- [TASKS TO CARRY OUT]:
A: In the passage on staging Barry's play, who was cast as Macauley Connor, the cynical reporter?
B: Continue the passage on staging Barry's play from the point where it stops.

- [EXCERPT]:
----------------------------------------

While Barry was finishing his play, Hepburn set about getting it produced. She felt beholden to the Theatre Guild because they had let her both star in and leave its production of
Jane Eyre
. Barry had had a bad experience with the Guild and wanted to go elsewhere; and neither he nor Hepburn knew that the company was then practically bankrupt. Meantime, the Theatre Guild didn't know that Hepburn had been banished from Hollywood. “We were all washed up,” Kate said, “and nobody knew the whole truth about the other. Hopeless.”
In the end, they all came together, as Hughes and Hepburn each put up a quarter of the production costs, thus becoming profit participants. Under the direction of Robert B. Sinclair, who had recently triumphed with Clare Boothe Luce's
The Women
, they assembled a remarkable supporting cast, while Barry struggled with the play's final act.
From the Mercury Theatre, they grabbed Joseph Cotten to play C. K. Dexter Haven, Tracy's first husband; and from
A Woman Rebels
, Kate remembered the virile performance of her costar Van Heflin, who was cast as Macauley Connor, the cynical reporter assigned to cover the Philadelphia wedding. Shirley Booth was cast as his photographer sidekick, and Kate thought her performance was “brilliant,” because she found much more in the part than had appeared on the page. They lucked out further with the discovery of a remarkable ten-year-old named Lenore Lonergan—“a real caution,” said Kate—to play the heroine Tracy Lord's wisecracking kid sister. After one of the out-of-town performances, Lawrence Langner came backstage and said, “Kate, I think the girl is copying you—all your movements, your gestures, your delivery.”

----------------------------------------

- [DATA LISTING]:
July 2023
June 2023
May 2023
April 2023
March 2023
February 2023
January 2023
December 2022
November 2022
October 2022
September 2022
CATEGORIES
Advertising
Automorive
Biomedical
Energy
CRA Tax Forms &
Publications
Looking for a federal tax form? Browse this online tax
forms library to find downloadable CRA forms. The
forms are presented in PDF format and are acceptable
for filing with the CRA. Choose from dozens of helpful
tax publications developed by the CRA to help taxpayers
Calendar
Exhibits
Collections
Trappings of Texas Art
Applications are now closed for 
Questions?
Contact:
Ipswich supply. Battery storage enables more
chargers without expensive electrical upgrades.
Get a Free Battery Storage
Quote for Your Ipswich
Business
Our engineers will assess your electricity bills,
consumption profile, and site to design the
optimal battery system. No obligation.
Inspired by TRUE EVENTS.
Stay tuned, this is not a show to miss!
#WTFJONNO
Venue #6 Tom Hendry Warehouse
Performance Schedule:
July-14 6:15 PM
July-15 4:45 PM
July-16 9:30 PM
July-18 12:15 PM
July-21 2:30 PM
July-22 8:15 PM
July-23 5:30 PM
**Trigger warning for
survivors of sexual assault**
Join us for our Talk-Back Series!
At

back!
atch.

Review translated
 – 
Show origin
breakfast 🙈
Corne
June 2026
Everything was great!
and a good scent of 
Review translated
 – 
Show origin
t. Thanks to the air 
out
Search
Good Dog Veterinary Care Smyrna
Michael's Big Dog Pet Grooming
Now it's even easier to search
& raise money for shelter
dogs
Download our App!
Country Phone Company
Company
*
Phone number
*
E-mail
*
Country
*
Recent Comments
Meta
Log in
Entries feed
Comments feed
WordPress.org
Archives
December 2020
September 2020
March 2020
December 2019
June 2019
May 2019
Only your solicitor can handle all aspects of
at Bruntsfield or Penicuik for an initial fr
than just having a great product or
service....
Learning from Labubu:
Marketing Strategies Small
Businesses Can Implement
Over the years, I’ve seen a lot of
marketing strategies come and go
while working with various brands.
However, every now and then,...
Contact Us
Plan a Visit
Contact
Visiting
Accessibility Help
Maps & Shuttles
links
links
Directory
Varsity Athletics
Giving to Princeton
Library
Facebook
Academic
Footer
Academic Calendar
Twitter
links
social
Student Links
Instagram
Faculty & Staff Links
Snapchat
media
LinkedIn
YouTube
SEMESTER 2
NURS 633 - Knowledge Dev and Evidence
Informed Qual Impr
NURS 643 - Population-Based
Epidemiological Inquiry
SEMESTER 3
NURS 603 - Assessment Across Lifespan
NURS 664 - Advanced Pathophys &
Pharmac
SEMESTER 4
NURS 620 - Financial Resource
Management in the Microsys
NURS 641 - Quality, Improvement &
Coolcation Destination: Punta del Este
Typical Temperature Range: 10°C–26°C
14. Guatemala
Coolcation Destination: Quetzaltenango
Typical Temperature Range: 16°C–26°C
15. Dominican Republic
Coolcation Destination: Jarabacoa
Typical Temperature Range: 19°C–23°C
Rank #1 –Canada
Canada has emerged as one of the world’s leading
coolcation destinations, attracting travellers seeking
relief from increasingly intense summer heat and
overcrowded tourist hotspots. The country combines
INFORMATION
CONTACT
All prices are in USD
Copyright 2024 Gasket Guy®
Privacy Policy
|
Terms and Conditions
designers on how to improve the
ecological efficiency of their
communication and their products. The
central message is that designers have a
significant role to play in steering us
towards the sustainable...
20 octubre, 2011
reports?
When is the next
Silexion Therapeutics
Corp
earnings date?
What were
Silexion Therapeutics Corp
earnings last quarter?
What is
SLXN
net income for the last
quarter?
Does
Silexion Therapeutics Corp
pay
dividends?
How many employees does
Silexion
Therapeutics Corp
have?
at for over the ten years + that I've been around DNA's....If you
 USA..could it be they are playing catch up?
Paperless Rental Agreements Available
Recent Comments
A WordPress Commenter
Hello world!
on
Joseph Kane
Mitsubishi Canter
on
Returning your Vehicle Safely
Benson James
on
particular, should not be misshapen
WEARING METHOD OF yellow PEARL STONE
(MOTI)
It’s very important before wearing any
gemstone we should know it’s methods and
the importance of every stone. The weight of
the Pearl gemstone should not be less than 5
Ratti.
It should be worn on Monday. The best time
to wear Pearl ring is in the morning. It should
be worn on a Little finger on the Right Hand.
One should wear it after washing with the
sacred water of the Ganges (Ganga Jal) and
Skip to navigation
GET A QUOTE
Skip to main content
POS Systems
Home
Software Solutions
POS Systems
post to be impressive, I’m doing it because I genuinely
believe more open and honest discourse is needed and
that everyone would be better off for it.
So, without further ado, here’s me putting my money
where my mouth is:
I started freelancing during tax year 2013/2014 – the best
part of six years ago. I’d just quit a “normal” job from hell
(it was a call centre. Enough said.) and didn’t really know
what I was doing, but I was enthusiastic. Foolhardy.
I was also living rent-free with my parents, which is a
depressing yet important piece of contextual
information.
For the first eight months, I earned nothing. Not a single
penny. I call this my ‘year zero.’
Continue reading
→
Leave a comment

----------------------------------------

- [TASK-BY-TASK ANSWERS]:
A: Van Heflin

B:
“You've got it all wrong,” she told Langner, dead serious. “I'm copying her.”
At last Barry finished the play, and from that moment on, Kate said, “It smelled like a hit.” Pleasing her as much as the elegance of the comedy—“there was nothing cheap about any of it, just real humor that grew from the character”—was the construction of the drama. “People don't realize how ingenious Phil Barry's play is,” she said, “how he drew three different men, all from different social positions. And up until the last moment of the play, there's a good argument to be made for Tracy to marry any one of them. In the end, I think the play draws the truest . . . and most romantic conclusion.” As if that were not enough, the entire work was tailored to showcase Hepburn—allowing her to rattle off passages of witty dialogue while men fell at her feet. “An actress doesn't get many of those in a lifetime,” Kate said of her role in
The Philadelphia Story
. “And she doesn't need many.”
For yet another reason, the timing of Tracy Lord's entrance into Hepburn's life could not have been timelier. Like most film actresses in the late thirties, she felt she had just lost the role of a lifetime—Scarlett O'Hara—a role that she thought, for a moment, might be hers. A few years earlier, Katharine Hepburn believed she had been the first actress to receive a set of the galley proofs of
Gone With the Wind,
at the behest of the author, Margaret Mitchell. She adored the part and immediately saw herself in it. Pandro Berman's assistant read the book for him; and after hearing the story, Berman felt Hepburn was wrong for Scarlett. RKO passed on bidding for the project, though they could probably have bought the film rights for a song.
A few weekends later, Hepburn and George Cukor went to visit Myron Selznick at his vacation house at Lake Arrowhead. David Selznick answered the door, carrying the galleys of the book. Hepburn said to him, “Don't bother reading it, David. Just buy it. It's sensational.” Selznick didn't need convincing. He immediately grasped its immense possibilities and purchased the film rights for $50,000. George Cukor was to direct; and Selznick said he wanted Hepburn for the role . . . at first.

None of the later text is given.